It's a bad idea and would lead to a lot of people dying who would be better off living, who we should be putting our efforts into helping them live, not helping them die.
Poilievre's still a dick who wants to take away our freedom, though.
Poilievre: "Freedom to make your own health and vaccine choices."
I.e,. freedom to infect your family, relatives, neighbours, and fellow employees with COVID.
Freedom to abolish public health measures, which work only if everybody follows them.
But there is no right or freedom to be protected from carriers and their contagions.
Highly selective freedoms.
Freedom for me, but not for you.
Conservative: One who opposes changes to the traditional institutions of their country. One who opposes changes to the traditional institutions of their country.
Modern-day conservatives flout authority and seek to upend society. The antithesis of conservatism.
No respect for planet Earth. The opposite of conservationists. Witness the violent reaction to 15-minute cities.
Lip service to free-market economics. Conservatives are now supreme interventionists, propping up the oil mafia while demonizing renewables.
Politicians like Poilievre, Danielle Smith (TBA), and Trump (MAGA) give selfishness and incipient violence the stamp of a once-respectable brand. Whitewashing anti-social behavior. Making acceptable a standard of conduct embraced by louts, yahoos, conspiracy theorists, historical revisionists, racists and supremacists, freemen-on-the-land, eco-vandals, science-deniers, sociopaths, vigilantes, and criminals.
While appealing to religious and social conservatives, this strain of right-wing lunacy is profoundly unchristian.
"I'll do whatever the h*ll I want. I don't care about anybody else. I am not my brother's keeper. No one can tell me what to do. Especially the guvmint."

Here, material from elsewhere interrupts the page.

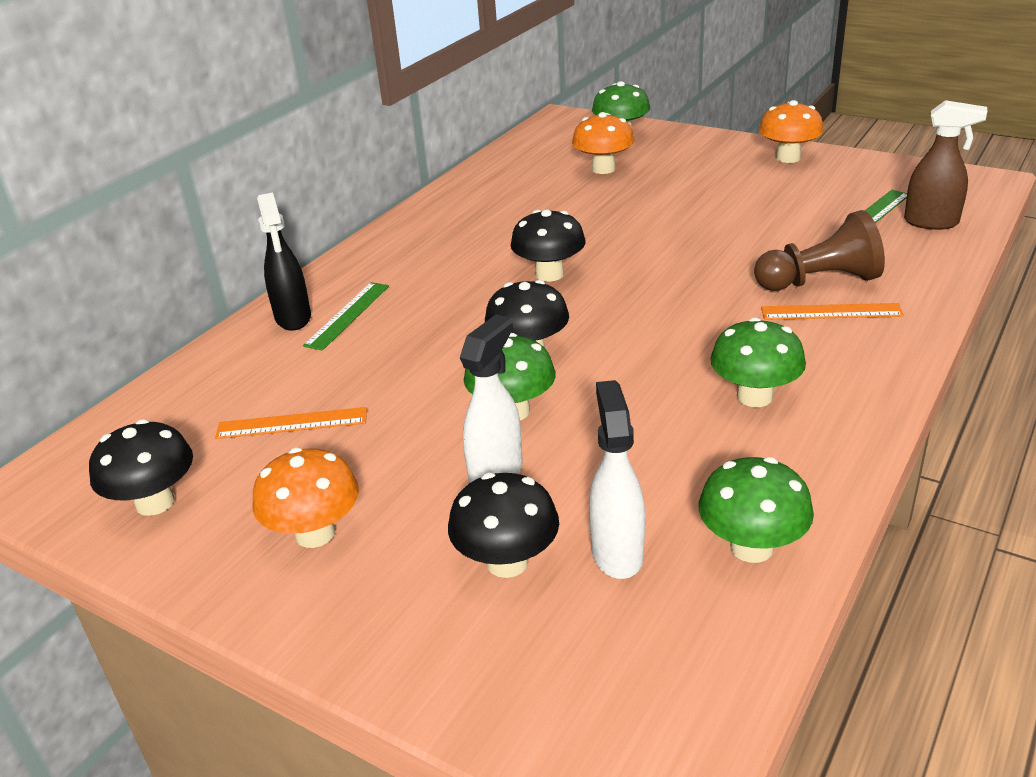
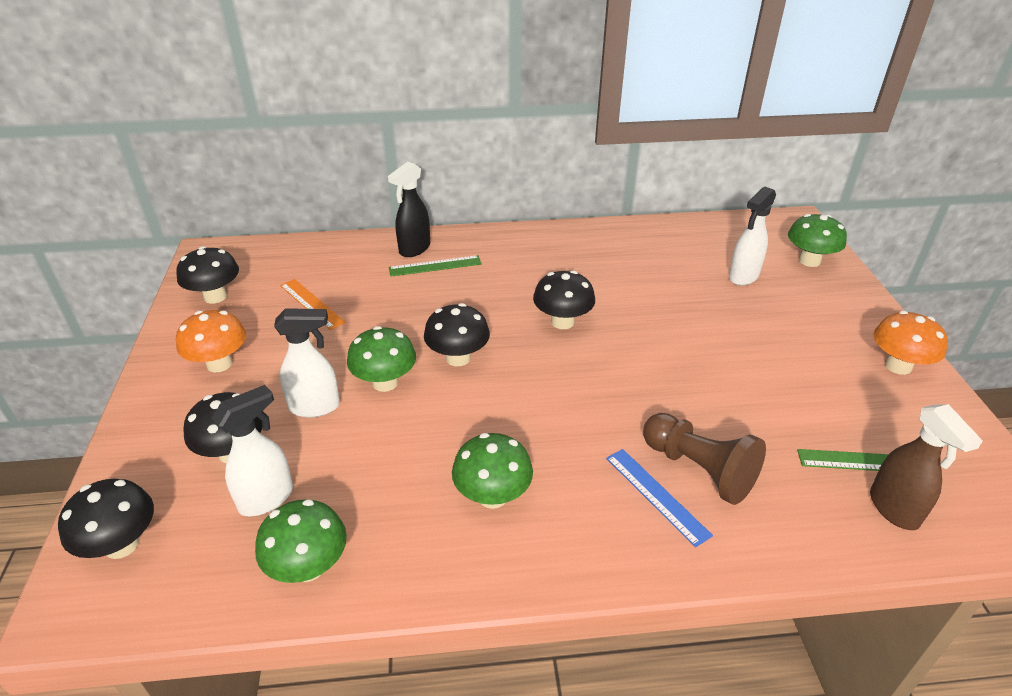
camera: 50 degrees right, 5 degrees up
(583, 705) = (122, 544): none -> black mushroom
(603, 169) = (743, 277): orange mushroom -> white spray bottle
(831, 312) = (656, 495): orange ruler -> blue ruler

Essentially how corporations operate.
"The sovereign citizen movement is a loose group of anti-government activists, litigants, tax protesters, financial scammers, and conspiracy theorists based mainly in the United States."
Now in Canada.
Paradoxically, the tendency is to embrace authoritarian politicians and governments. The right-wingers worship Trump and Harper, who sing the praises of dictators, genocidal regimes like Israel, and even Saudi Arabia.
Conservatism has devolved into the politics of the lowest common denominator. Both radical and reactionary. A political virus that destroys the body politic from within. The triumph of sewer rats.
Conservatism's opposition to change was always only about one thing: Opposition to changes that might threaten the wealth or power of ruling elites. They were always fine with changing anything else, and they were always clear that any element of traditional institutions that might, horrors, help the poor or otherwise limit the ability of the wealthiest to siphon more wealth to themselves, had to go. Conservatism was only ever called conservatism because "ruling-class-ism" or "oligarchy" didn't poll well.
There is a lot of noise surrounding Trump. The noise makes the news. But there are quiet signals behind the noise.
Trump has lost every election he ever entered, including against Hillary Clinton, but became president by dint of contorted electoral college math that had his "wins" only in tiny margins. Every candidate he recommended in the last midterms lost. And now he's lost between 30% and 40% of GOP voters in the primaries.
Several lawsuits have been recently won against GOP-controlled state legislatures that practiced extremely egregious gerrymandering for years, the most disgusting being by disenfranchisement based on race. Wisconsin and Loisianna had their gerrymandered electoral maps removed and replaced with fair maps. Ditto Arizona.
And we haven't even discussed the 91 criminal charges against Trump or the nearly half-billion in penalties against him so far by the courts over fraud and defamation, results tgat have turned off moderate Republicabs in droves...after first losing support by thousands of GOP women akready pissed off about overturning Roe. The biggies are yet to come: Treason and insurrection.
MAGA and their northern copycats, MAGA Lite, are bound to have the ground beneath their feet cave in if Trump is jailed, loses thevekection or both.
The entire fringe narrative imported and adopted by Poilievre and his party is about to get tested through the summer and into fall. That can only be a good thing.
Everyone knows freedom costs a buck oh five (plus GST).